Quindi magari partecipano ad un corso, prendono degli appunti, li portano in azienda e affidano la gestione di nuove attività ad un semi-professionista od un interno non specializzato. Questo perché la professionalità nel settore della comunicazione oggi non è ancora riconosciuta appieno.

Tra le imprese italiane ci sono quelle che hanno saputo reinventarsi, riposizionarsi e aprirsi a nuovi business, quelle continuano a temporeggiare, specie a causa di una sofferenza oggettiva. Come legge il fenomeno?

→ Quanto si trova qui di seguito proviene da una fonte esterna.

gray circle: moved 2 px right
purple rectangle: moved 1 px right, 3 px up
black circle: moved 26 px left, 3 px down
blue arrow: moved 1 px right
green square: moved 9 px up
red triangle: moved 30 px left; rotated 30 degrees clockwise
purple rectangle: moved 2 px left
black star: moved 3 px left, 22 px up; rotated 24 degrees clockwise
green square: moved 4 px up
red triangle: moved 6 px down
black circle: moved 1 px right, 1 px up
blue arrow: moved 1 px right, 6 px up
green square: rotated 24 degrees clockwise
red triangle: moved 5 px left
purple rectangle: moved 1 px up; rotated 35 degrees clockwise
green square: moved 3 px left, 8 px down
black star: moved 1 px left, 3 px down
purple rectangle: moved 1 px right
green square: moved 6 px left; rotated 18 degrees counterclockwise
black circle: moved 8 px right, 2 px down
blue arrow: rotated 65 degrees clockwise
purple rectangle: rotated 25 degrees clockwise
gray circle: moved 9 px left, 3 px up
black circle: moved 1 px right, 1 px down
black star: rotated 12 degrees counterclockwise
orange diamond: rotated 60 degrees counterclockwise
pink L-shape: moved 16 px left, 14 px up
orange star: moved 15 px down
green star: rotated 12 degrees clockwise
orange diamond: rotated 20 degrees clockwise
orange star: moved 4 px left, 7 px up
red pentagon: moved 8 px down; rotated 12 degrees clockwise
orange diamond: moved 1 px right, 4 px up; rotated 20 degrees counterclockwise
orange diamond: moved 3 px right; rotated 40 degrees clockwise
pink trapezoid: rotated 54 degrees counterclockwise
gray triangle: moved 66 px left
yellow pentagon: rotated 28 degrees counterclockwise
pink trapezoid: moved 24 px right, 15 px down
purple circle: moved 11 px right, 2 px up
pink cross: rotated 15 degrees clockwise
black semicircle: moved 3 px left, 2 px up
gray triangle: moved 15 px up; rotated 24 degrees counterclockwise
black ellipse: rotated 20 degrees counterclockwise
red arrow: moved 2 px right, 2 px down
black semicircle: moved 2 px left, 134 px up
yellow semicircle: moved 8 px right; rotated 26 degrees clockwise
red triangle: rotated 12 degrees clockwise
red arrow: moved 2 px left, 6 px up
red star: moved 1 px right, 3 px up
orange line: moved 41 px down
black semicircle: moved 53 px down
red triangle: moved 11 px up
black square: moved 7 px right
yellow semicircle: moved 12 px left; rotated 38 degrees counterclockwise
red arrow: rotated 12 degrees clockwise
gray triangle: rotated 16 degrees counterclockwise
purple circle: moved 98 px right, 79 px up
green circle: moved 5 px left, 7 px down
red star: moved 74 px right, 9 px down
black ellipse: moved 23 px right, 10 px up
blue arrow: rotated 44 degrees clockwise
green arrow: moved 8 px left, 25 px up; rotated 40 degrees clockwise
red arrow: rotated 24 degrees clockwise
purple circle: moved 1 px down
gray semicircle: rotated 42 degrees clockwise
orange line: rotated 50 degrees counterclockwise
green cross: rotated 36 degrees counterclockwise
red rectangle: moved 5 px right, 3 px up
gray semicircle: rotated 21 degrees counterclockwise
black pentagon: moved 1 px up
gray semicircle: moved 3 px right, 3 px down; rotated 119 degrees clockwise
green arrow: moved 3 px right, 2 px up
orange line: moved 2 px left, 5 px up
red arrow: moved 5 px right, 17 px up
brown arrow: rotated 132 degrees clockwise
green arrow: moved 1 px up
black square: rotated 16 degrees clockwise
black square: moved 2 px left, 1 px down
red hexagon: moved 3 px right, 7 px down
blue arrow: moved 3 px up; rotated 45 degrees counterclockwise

Attualmente la situazione vede tre fasce di protagonisti. Il 40% delle aziende, che possiamo considerare “lepri”, sono strutturate e hanno già abbracciato da tempo il digital, investendovi e apprendendo i vantaggi che può portare. Poi vi è un altro 40% di aziende che avrebbe le carte in regola per investire, ma è come se si trovasse a metà di un fiume da attraversare: esse non si evolvono ancora completamente perché a livello aziendale non è ancora avvenuto il cambio generazionale necessario.

Il restante 20% invece sta soffrendo molto: per queste imprese risulta impossibile intraprendere un percorso che comprenda una comunicazione digital più strategica e strutturata. Senza managerialità non c’è innovazione.

La politica potrebbe giocare un ruolo decisivo per supportare gli investimenti in comunicazione e digitalizzazione?

Le Banche non rappresentano più un partner per le aziende, quindi sì, la politica dovrebbe intervenire seriamente. Per il 2018, per esempio, è previsto il super ammortamento del 250% sugli investimenti in comunicazione che superino almeno dell’1% quelli dell’anno in corso. Ma si focalizza solo sugli investimenti in nuove tecnologie, come se fossero gli unici necessari a generare crescita. Gli apsetti tecnologi e non implicano una necessaria serie di percorsi di acquisizione di competenze che stanno a monte. La sfida vera per la crescita è mettere insieme l’aspetto tecnologico, quello formativo e il credito di impresa.

Qual è lo stato di fatto dell’E-commerce, a fine 2017, per le aziende italiane?

In Italia ci sono ancora vari gap legati all’E-commerce. L’E-commerce va visto proprio come un’impresa, con tanto di nuove figure al suo interno, come lo store manager che deve realmente gestire un magazzino. Sembra anche esserci una grossa differenza tra nord e sud: il sud sembra più disponibile e interessato ad apprendere il know-how dell’E-commerce.

Il nord invece appare più chiuso per via di una mentalità imprenditoriale che tende al “fai da te”: tramite meeting e corsi di formazione, l’imprenditore va ad acquisire delle competenze solamente in maniera superficiale, credendo di poter gestire e rielaborare le informazioni internamente e investendo budget irrisori nel marketing. Vi è invece la necessità di strutture organizzate e soggetti professionali formati che sappiano gestire tali processi: il mondo ha bisogno di professionalità e spesso, purtroppo, i nostri imprenditori se ne dimenticano.